The narrative is genuine, but the product is irrelevant. Readers need to distinguish between these two aspects: Robinhood’s history provided this cat with a narrative, but the company did not endorse it. The token’s value is entirely built on attention, and when that attention fades, there is no support.

Tenev tweets a play on words, market interprets it as half an endorsement

What really pushed the market to a climax was Tenev himself.

On July 8, Tenev posted on X platform, "We are building Robinhood Chain into the best RWA public chain... but it also works great for memes." This tweet received over 500,000 views within hours. He did not mention the name CASHCAT, but the timing of the post coincided with the day of the surge, leading the community to interpret it as an approval or even a boost for the meme's popularity on-chain.

There’s a layer of historical irony here. In the 2021 GameStop short squeeze battle, Robinhood was called to Congress for restricting retail investors from buying GME, becoming the "villain" in the retail narrative. Five years later, this company’s blockchain successfully completed its cold launch, relying exactly on the meme culture that retail investors excel at, with the object of speculation still being a name discarded by the company itself. The CASHCAT website even played on this pun, "Cash Cat does not do options, nor does it engage in payment for order flow (PFOF)."

For traders, it is necessary to discount the actual value of this tweet. Tenev’s play on words is separated from Robinhood's endorsement by an entire compliance department. The company has made no commitments regarding custody, listing, or liquidity for meme tokens, and the effective period for emotional catalysts is usually measured in hours.

Pump-and-dump schemes and fake "Roaring Kitties" are already in place

Once the heat is up, the tools for preying on retail investors are also ready.

The first is cross-chain knockoff tokens. According to aggregated monitoring information from CoinGecko, a same-named CASHCAT deployment has appeared on the Solana chain.

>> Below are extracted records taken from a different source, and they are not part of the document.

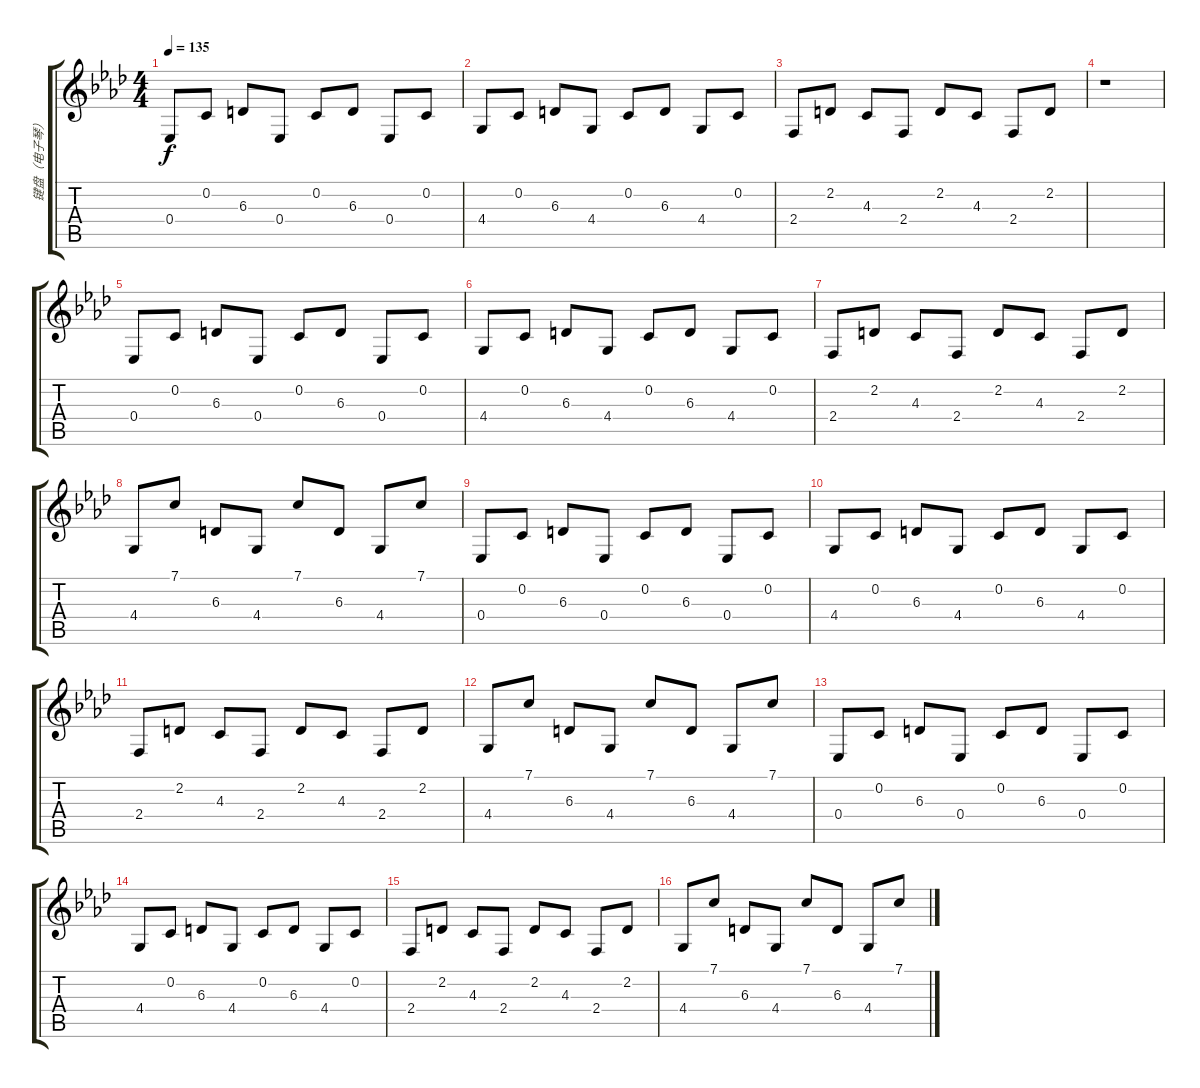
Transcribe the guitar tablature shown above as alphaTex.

\track ("键盘（电子琴）" "键盘（电子琴）") {instrument electricgrandpiano}
\staff {score tabs}
\tuning (F4 C4 Ab3 Eb3 Bb2 F2) {hide}
\ts (4 4)
\tempo 135
\clef g2
\ks ab
0.4.8{dy f} 0.2.8 6.3.8 0.4.8 0.2.8 6.3.8 0.4.8 0.2.8 |
4.4.8 0.2.8 6.3.8 4.4.8 0.2.8 6.3.8 4.4.8 0.2.8 |
2.4.8 2.2.8 4.3.8 2.4.8 2.2.8 4.3.8 2.4.8 2.2.8 |
r.1 |
0.4.8 0.2.8 6.3.8 0.4.8 0.2.8 6.3.8 0.4.8 0.2.8 |
4.4.8 0.2.8 6.3.8 4.4.8 0.2.8 6.3.8 4.4.8 0.2.8 |
2.4.8 2.2.8 4.3.8 2.4.8 2.2.8 4.3.8 2.4.8 2.2.8 |
4.4.8 7.1.8 6.3.8 4.4.8 7.1.8 6.3.8 4.4.8 7.1.8 |
0.4.8 0.2.8 6.3.8 0.4.8 0.2.8 6.3.8 0.4.8 0.2.8 |
4.4.8 0.2.8 6.3.8 4.4.8 0.2.8 6.3.8 4.4.8 0.2.8 |
2.4.8 2.2.8 4.3.8 2.4.8 2.2.8 4.3.8 2.4.8 2.2.8 |
4.4.8 7.1.8 6.3.8 4.4.8 7.1.8 6.3.8 4.4.8 7.1.8 |
0.4.8 0.2.8 6.3.8 0.4.8 0.2.8 6.3.8 0.4.8 0.2.8 |
4.4.8 0.2.8 6.3.8 4.4.8 0.2.8 6.3.8 4.4.8 0.2.8 |
2.4.8 2.2.8 4.3.8 2.4.8 2.2.8 4.3.8 2.4.8 2.2.8 |
4.4.8 7.1.8 6.3.8 4.4.8 7.1.8 6.3.8 4.4.8 7.1.8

The original contract is deployed on Robinhood Chain, with the address starting with 0x020b and ending with 18b4, while tokens with the same name on other chains are unrelated to the original.

The second is fake big influencers issuing calls. For example, an X account with the ID "RK," whose username closely resembles that of GameStop event protagonist "Roaring Kitty," Keith Gill, tweeted that "CASHCAT is the first important meme on Robinhood Chain," attaching a Solana contract address in the tweet.

New chains, new memes, fake accounts, cross-chain clones, this combination has harvested people in every round of the meme market in the past. If you decide to participate now, at the very least, do three things: verify the contract address, only use official or mainstream cross-chain bridges, and keep your position controlled like a lottery ticket.

The current total value of CASHCAT is just a good story plus a wave of attention, neither of which have any retention mechanism.